Well, historically, yes – especially on the phone. But it’s a different game online, and as chatbot technology has improved, research reveals that many consumers are now more than comfortable with using them to communicate with the companies they do business with.
According to the State of Chatbots 2018 report, consumers believe there is much convenience to be enabled through businesses deploying chatbots – particularly for accessing quick service. And, perhaps surprisingly, it’s not just millennial consumers who see the benefits either – in fact, baby boomers are more likely than millennials to predict great benefits in five out of the ten use cases studied in the report.
(Image source: drift.com)
In addition, chatbots are proving to be a viable new channel for generating revenue. 37% of Americans say they are willing to make a purchase through a chatbot, according to DigitasLBi, and would be happy to spend more than $55 per purchase.

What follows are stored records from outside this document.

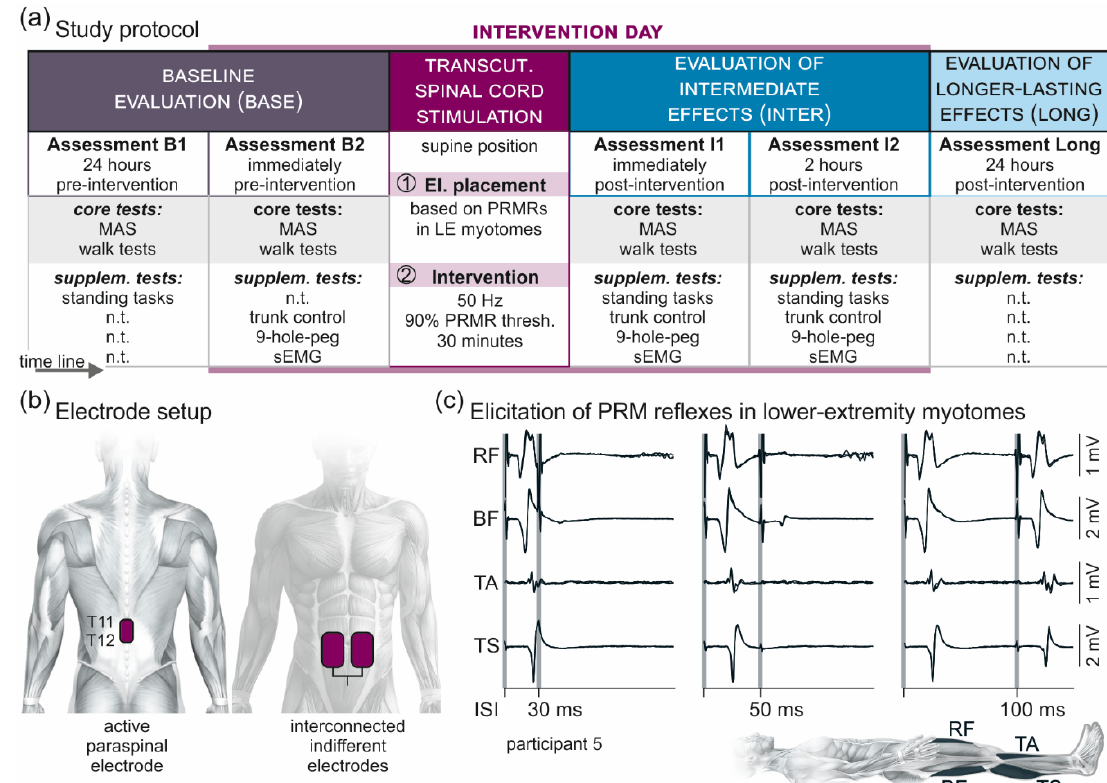
Figure 1. Overview of the methodology. ( a ) Study protocol comprising a baseline evaluation (Base) with two assessments, one conducted ~24 h (B1) and the other one immediately (B2) before a 30-min session of 50-Hz transcutaneous (transcut.) spinal cord stimulation; an evaluation of intermediate carry-over effects (Inter) with two assessments, one conducted immediately (I1) and the other one two hours (I2) post-intervention; and an evaluation of longer-lasting carry-over effects (Long) of the stimulation conducted ~24 h post-intervention. Each assessment included, as core tests, the clinical determination of lower-extremity muscle hypertonia based on the Modified Ashworth Scale (MAS) and, in the ambulatory participants, the timed 10-m walk test, the timed up-and-go test, and the 2-min walk test. Supplementary (supplem.) tests were conducted as indicated in B1 or B2 as well as in I1 and I2, and included standing tasks, the trunk control test, the timed nine-hole-peg test, and a surface-EMG (sEMG) based assessment of lower-extremity spasticity. Transcutaneous spinal cord stimulation was applied with the participants lying supine. First, effective electrode (el.) placement (cf. (b)) over the lumbosacral spinal cord was confirmed based on the elicitation of posterior root-muscle reflexes (PRMRs; cf. (c)) in lower-extremity myotomes. Second, for the intervention, transcutaneous spinal cord stimulation was applied for 30 min at 50 Hz and with an amplitude corresponding to 90% of the lowest PRMR threshold. n.t., not tested. ( b ) Electrode setup with the active paraspinal electrode placed longitudinally over the spine, covering T11 and T12 spinal processes, and a pair of interconnected indifferent electrodes on the lower abdomen. ( c ) Verification of effective stimulation site over the lumbosacral spinal cord by the elicitation of PRMRs in rectus femoris (RF), biceps femoris (BF), tibialis anterior (TA), and triceps surae (TS), which demonstrate a characteristic suppression at interstimulus-intervals (ISIs) of 30 ms and 50 ms when tested by paired pulses [39]. At interstimulus-intervals of 100 ms, the responses to the second stimulus had partially recovered. Shaded backgrounds mark times of stimulus application. Three repetitions each superimposed; participant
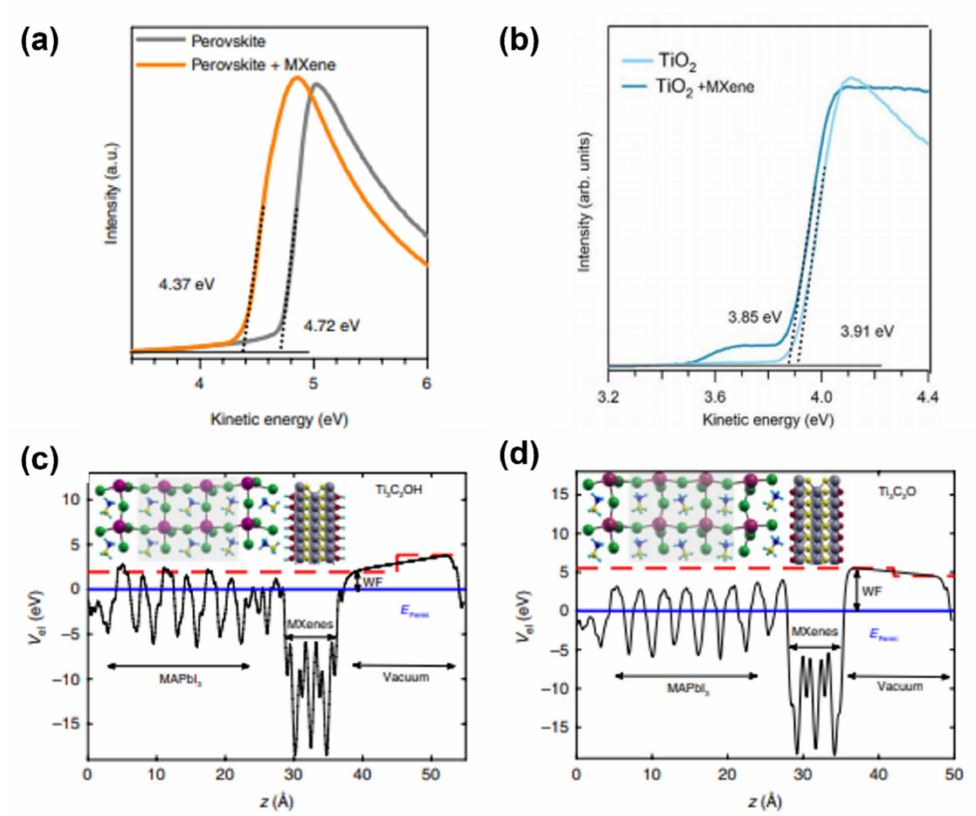
Figure 7. UPS spectra of ( a ) MAPbI 3 and ( b ) TiO 2 doped with Mxenes. Results of DFT calculations concerning the electrostatic potential of planes perpendicular to the ( c ) MAPbI 3 /Ti 3 C 2 (OH) 2 and ( d ) MAPbI 3 /Ti 3 C 2 O 2 interface. Data taken from ref. [90]. Copyright Springer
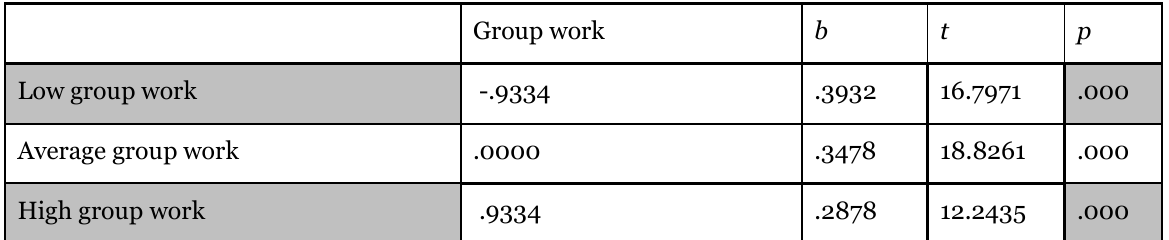
Centered Effects for Intrinsic Goal Orientation on Germane Load at Each Level of Group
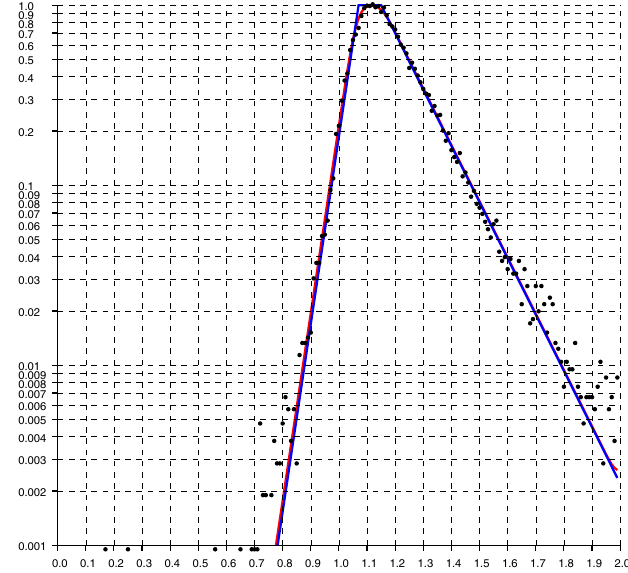
Figure 15. Histogram of the ratio of reported distances to actual distance on a logarithmic scale. The solid blue line is the “double exponential” with flat top parametric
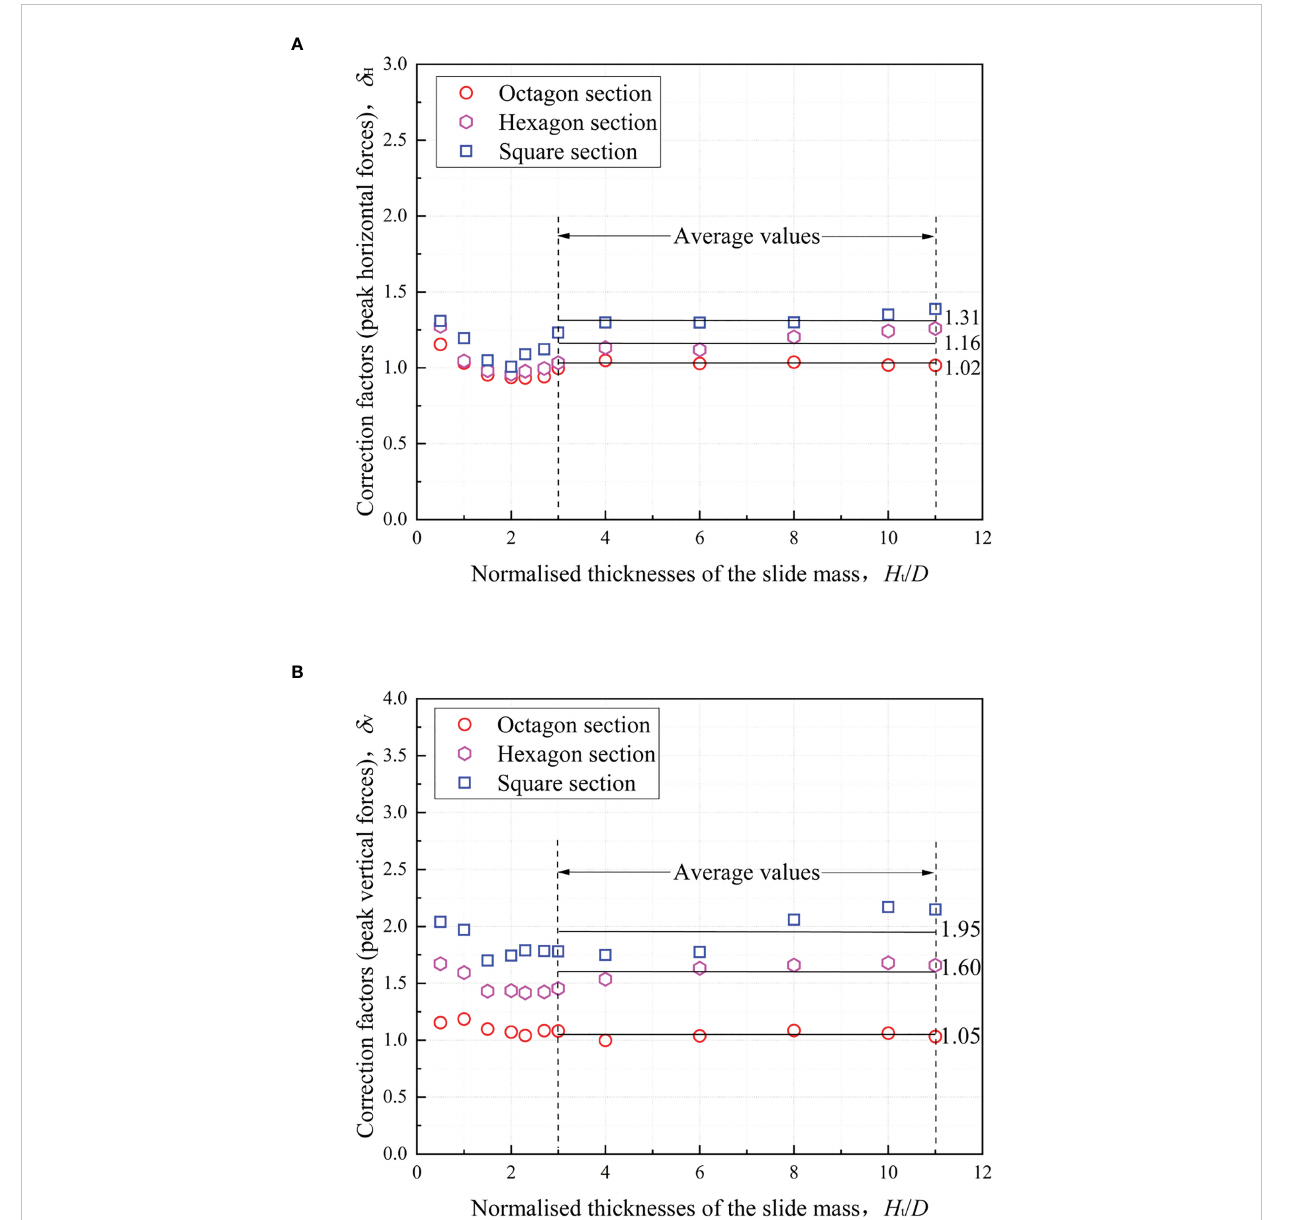
FIGURE 10 Correction factors of the submarine slide impact force: peak horizontal (A) and vertical impact forces (B)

This trend is echoed across the pond. One in five UK consumers are willing to purchase goods and services via a chatbot, with 26-36-year-olds comfortable spending up to £481.15, and 37-47-year-olds £353.41. Great news for ecommerce merchants who ship internationally.
(Image source: blog.ubisend.com)
Chatbot Use Cases
Undoubtedly, since Facebook launched support for chatbots two years ago, adoption has been on the rise. There are now more than 300,000 bots on the platform, and the number will only continue to grow as more organizations realize the benefits. Companies like MobileMonkey are leading the way and were recently named ‘Best Marketing Bot Solution” award in the 2019 MarTech Breakthrough Awards program.
And it’s far from just an ecommerce trend. FinTechs are using the technology to provide dynamic and secure payment processing tools. Cleo, for example, is an AI-powered chatbot designed to integrate with a user’s bank accounts and credit card accounts via Facebook Messenger in order to securely analyze transaction data and provide money management tips and insights. Cleo attracted more than 350,000 users within its first four months of launch in the US, and has more than 600,000 regular users across the US, Canada and the UK.
Many different types of lawyers – from corporate to personal injury lawyers – are also utilizing chatbots on their sites. In the hotel industry, The Cosmopolitan of Las Vegas deploys Rose –a cheeky, flirty, and always-on-call chatbot concierge. Rose treats guests to VIP access to select restaurants, lets them skip lines and entrance fees at clubs, and organizes priority reservations for pool cabanas and spa treatments. Extra towels for the room? Just text Rose. Fancy a pizza at 4 a.m.? Text Rose.
(Video source: vimeo.com)
When implemented with Internet of Things (IoT) technologies, chatbot technology is even being used in inventory management, enabling warehouse workers to be notified when a product is out of stock, or if a shipment has arrived at the loading dock containing out-of-stock items.
There are three main reasons behind the rise of the chatbot. The first, of course, is the popularity of messaging platforms – the medium through which many chatbots work. The second is app fatigue. Consumers are tired of installing, updating and learning how to use the mobile apps that businesses create – and businesses themselves are tired of spending heavily on mobile app development, maintenance and marketing only to find that very few people actually use them.
The third reason is that development costs have come down significantly. It’s cheaper to make a chatbot than it is to make an app these days, and there are many providers out there who make business chatbots exceptionally easy and quick to deploy – check out TARS, Botsify, Chatfuel, Flow XO and Wit.ai if you’re considering developing a bot for your organization. In addition, chatbots are cost effective for businesses – following a one-time investment plus minimal maintenance costs, they then don’t need to be paid, never get tired, and can do the work of many, many humans, saving on employment costs.
Chatbots are here to stay, and, no matter your industry, the time is now to start investigating your options (if you haven’t already), for the benefits are many, and a well-designed bot can very easily solve innumerable customer needs – in an instant.